Can Gaza's ruling militants keep other armed groups from spoiling a six-month cease-fire with Israel intended to improve life in the impoverished coastal strip?
Islamic Jihad: Members of the Palestinian militant group Islamic Jihad seen in the Gaza Strip on June 19, the day an Egyptian-brokered Hamas-Israel truce went into effect.
Ashraf Amra/AP
JERUSALEM
Hamas, which for more than 20 years has been the Palestinian militant movement that most fervently rejected peace with Israel, today finds itself in the odd position of being the group trying to get its comrades in arms to hold their fire against the Jewish state.

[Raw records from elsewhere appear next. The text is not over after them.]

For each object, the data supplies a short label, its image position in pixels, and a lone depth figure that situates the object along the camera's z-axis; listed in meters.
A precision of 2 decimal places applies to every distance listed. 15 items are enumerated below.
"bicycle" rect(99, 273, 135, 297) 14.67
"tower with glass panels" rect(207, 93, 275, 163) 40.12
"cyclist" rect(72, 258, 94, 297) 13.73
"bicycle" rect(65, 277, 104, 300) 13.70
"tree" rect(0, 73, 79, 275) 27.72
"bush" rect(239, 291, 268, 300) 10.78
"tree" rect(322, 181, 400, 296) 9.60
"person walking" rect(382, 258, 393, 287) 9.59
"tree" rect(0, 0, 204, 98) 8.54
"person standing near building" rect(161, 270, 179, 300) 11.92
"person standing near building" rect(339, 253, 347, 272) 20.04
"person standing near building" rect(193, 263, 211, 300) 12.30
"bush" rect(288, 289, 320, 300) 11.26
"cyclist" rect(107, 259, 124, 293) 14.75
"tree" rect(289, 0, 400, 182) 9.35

But the week-old truce – agreed upon between Israel and Hamas and contingent on Gaza's disparate armed factions keeping their guns quiet – looked closer to crumbling Thursday after militants again fired rockets into southern Israel. The Al Aqsa Martyrs Brigade struck Thursday two days after an attack by another group, Islamic Jihad.
In response, Israel has kept its crossings with the Gaza Strip shut, which it had opened to allow in much-needed goods, indicating that both sides were reneging on promises made in the Egyptian-brokered deal.

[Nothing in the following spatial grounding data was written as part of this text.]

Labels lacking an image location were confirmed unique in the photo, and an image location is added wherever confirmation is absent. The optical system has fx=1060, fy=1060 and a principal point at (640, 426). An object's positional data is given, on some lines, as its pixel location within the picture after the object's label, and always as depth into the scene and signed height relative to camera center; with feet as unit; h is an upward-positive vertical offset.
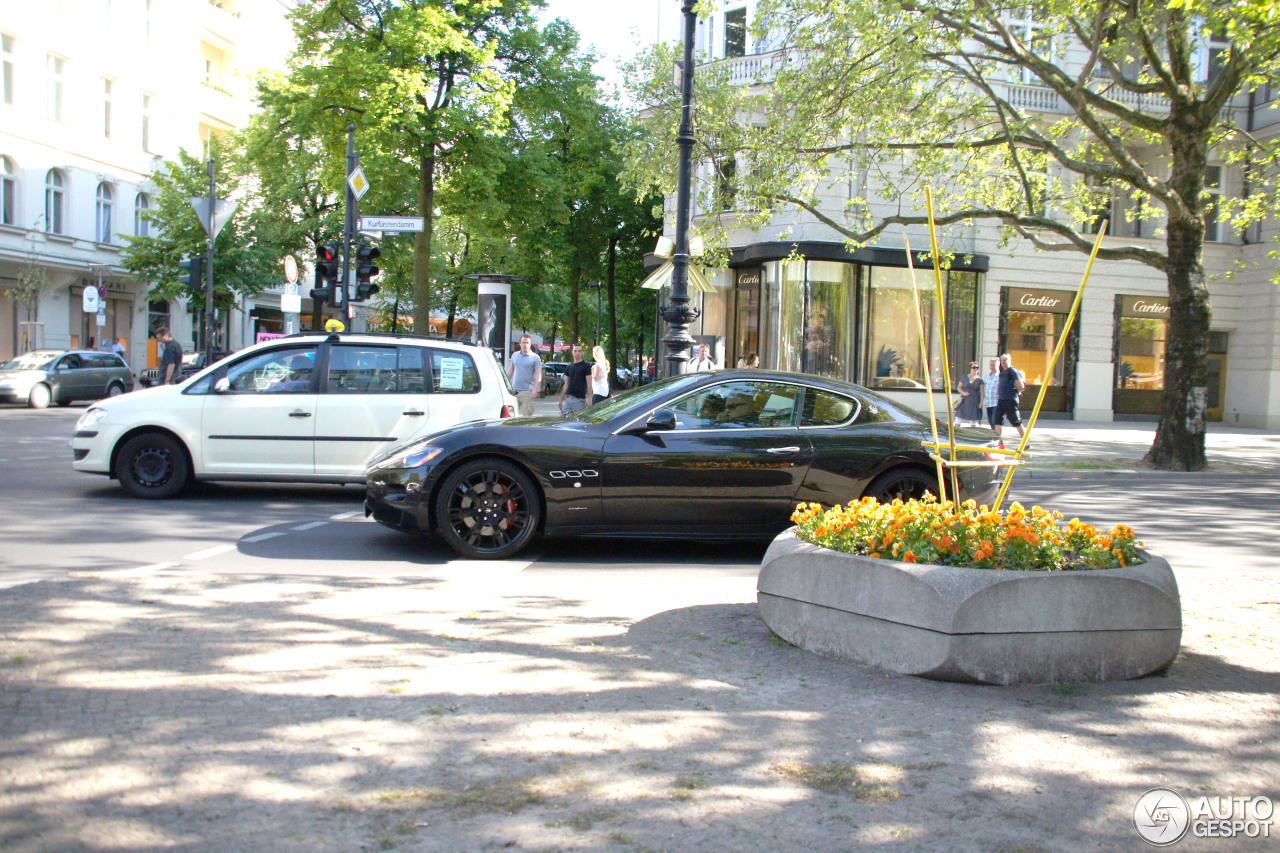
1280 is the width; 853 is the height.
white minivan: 32.76 -1.31
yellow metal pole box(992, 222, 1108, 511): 16.73 -0.65
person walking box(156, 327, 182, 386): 78.48 +1.10
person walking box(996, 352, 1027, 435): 66.23 +0.70
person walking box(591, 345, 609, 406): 53.93 +0.52
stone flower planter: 14.94 -3.20
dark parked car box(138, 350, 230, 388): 100.46 +0.60
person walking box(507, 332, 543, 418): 58.18 +0.51
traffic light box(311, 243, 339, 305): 53.42 +5.33
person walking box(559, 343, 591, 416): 53.01 +0.02
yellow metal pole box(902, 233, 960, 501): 17.35 -0.47
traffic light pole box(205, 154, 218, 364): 81.25 +4.85
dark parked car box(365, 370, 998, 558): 24.62 -2.01
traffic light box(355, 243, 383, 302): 55.88 +5.75
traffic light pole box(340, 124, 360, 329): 54.80 +7.06
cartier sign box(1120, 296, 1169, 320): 100.22 +9.23
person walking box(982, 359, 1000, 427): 68.03 +0.18
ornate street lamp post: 46.57 +6.23
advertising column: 87.10 +6.02
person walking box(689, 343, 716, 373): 62.03 +1.79
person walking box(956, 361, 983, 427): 65.72 -0.01
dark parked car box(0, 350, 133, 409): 85.97 -0.70
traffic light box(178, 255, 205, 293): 68.80 +6.71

Late Wednesday night, leading Hamas official Siad Siyam gathered members of all the different militant factions at the Interior Ministry in Gaza, Palestinian sources say, and tried to impress upon them the need to keep the truce – or face more serious consequences.

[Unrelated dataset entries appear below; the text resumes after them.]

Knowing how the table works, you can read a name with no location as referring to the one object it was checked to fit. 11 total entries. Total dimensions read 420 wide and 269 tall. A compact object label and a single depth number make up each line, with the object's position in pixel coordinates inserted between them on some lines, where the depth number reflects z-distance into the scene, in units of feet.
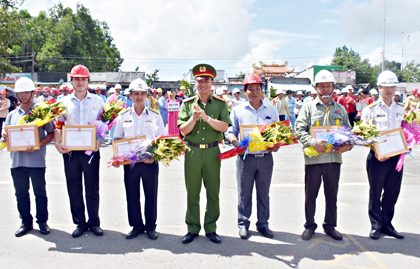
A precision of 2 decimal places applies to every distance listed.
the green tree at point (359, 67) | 190.39
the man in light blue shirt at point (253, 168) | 15.14
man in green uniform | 14.49
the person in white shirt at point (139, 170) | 14.96
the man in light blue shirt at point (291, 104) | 54.60
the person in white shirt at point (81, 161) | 15.03
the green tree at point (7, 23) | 63.00
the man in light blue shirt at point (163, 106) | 44.88
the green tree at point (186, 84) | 78.32
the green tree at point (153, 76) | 180.86
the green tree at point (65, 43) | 178.19
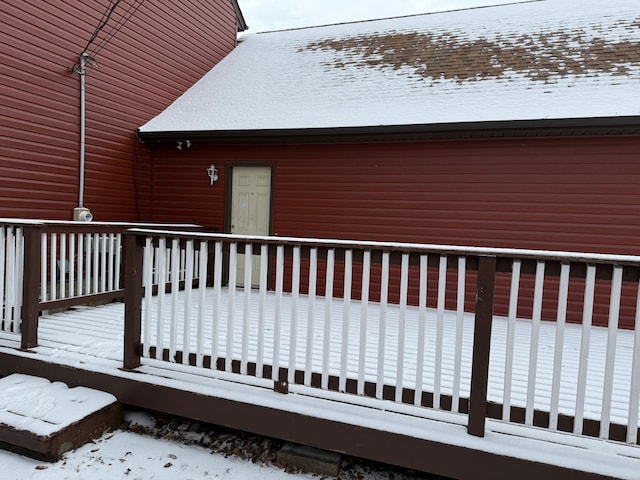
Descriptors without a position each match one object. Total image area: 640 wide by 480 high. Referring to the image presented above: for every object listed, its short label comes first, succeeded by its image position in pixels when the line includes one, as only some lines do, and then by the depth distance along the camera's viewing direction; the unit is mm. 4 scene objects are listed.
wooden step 2584
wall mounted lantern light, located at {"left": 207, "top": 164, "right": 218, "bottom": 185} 6969
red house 5320
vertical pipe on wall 5945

But it's unclear just how far Hamas can – or will – go to stop the rockets from flying over the border and maintain the shaky truce, which skeptics on both sides say will soon unravel.
While Hamas says it is committed to the cease-fire, it will not act as a "police force" or otherwise stand in the way of other militant groups from acting against Israel. In a statement after Islamic Jihad's rockets fell on Israel – hours after a series of Israeli offensives in the West Bank – Hamas leader Khalil al-Haya said that Hamas would not act as enforcer.